Chocolate cake "Sacher", as from a Viennese pastry shop

Fans of chocolate desserts know that there are dozens and even hundreds of recipes for a variety of cakes using chocolate. Almost every housewife at least once, but prepared such an exquisite treat as a chocolate cake, using a well-known recipe or β€œinventing” something exclusive.

I must say that there is baking with chocolate, which really won worldwide fame. For example, Austrians believe that the most delicious chocolate cake is a dessert, known as Sacher. This cake was first prepared back in 1832 by Franz Sacher, who was then a simple student in a Viennese pastry shop. It was intended for Crown Prince Metternich, who wanted to try something extraordinary. His highness liked the cooked cake so much that it became his favorite treat. And later the taste of this dessert was appreciated by the sweet tooth of the whole world.

I must say that today the recipe for the Sacher cake is known to many, but for some reason this dessert does not always turn out to be as tasty as in the Austrian pastry shops. Why is this happening? The fact is that in order to prepare a truly delicious chocolate cake, the recipe of which will be given below, you need to choose the right products.

First, you need top-grade flour with a high fiber content. Secondly, you need to use the "right" chocolate, it should not be milk, but a bitter version of the treat with the highest possible cocoa content. Thirdly, the cake needs to be baked at a certain temperature, and under no circumstances should the cabinet door be opened until after baking. By the way, this chocolate cake is baked for a long time, about an hour and a half. However, the exact time depends on the features of the oven.

The basis of the cake is a biscuit, and the baking powder is not supposed to be used in the original recipe, that is, the splendor of the cake is achieved exclusively by beaten eggs, so this point of preparation should be given special attention.

And the last condition for success is the use of natural apricot marmalade, cooked exclusively from ripe apricots and sugar, without the use of gelling agents, flavorings and colorings.
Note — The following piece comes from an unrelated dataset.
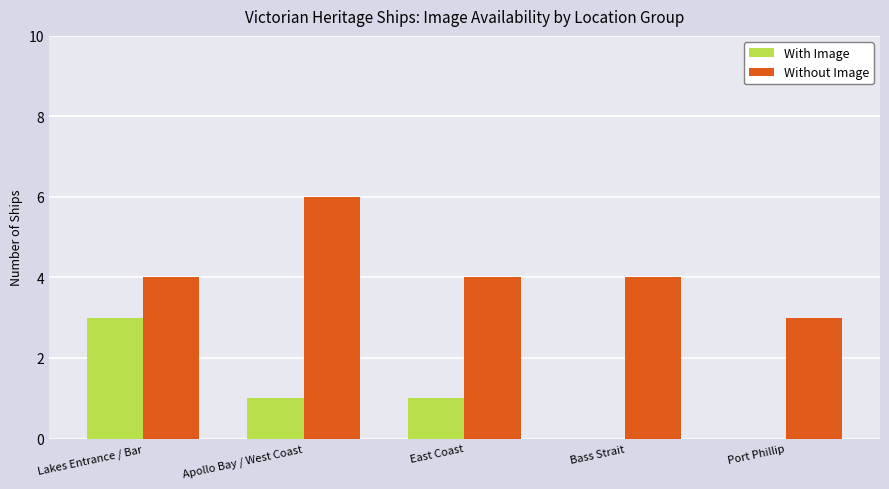

Reading right to left, transcribe all the data shown in this chart.

With Image: 0	0	1	1	3
Without Image: 3	4	4	6	4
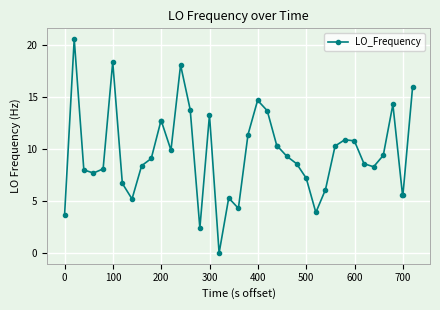

What is the difference between the maximum and minimum values?

20.6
So, actually the recipe. To make a chocolate biscuit, you will need 10 medium-sized eggs that have just been removed from the refrigerator, 350 grams of powdered sugar, which can be made from regular sugar using a coffee grinder. Next, you need to buy a 100 gram bar of chocolate, the quality of which was mentioned above. You will also need 160 grams of flour, a little cognac and 50 grams of real butter (not light!).

First you need to melt the chocolate, for this it is worth using a water bath. Now break the eggs into a bowl and begin to beat. In most recipes, it is proposed to separate the yolks and proteins, but in order to get a truly magnificent biscuit, it is better to whip everything together. Beat for a long time, at least 20 minutes. Then you can add the rest of the ingredients, while eliminating the flour. Mix everything well while continuing to whisk the mass with a mixer. Now you can add flour, but you should not use the mixer anymore. We do this in parts, each time mixing with a spoon, making movements from the bottom up.

The oven should already be preheated, the temperature at the initial stage of baking is 200 degrees. We shift the dough into the form and put it in the oven. After 15 minutes of baking, you will need to lower the temperature to 160 degrees and continue the process.

Ready biscuit must be left at room temperature for a day. Then the biscuit cake is cut across in half. Both halves are soaked in syrup, cooked from sugar, water and cognac. Then the lower cake is smeared with a layer of apricot marmalade, on top of which the upper cake is laid.

From above, our chocolate cake is poured with icing, which is made from chocolate (bitter), high fat cream and butter.

Served Sacher cake with whipped cream, which are placed on a plate next to a piece of this treat.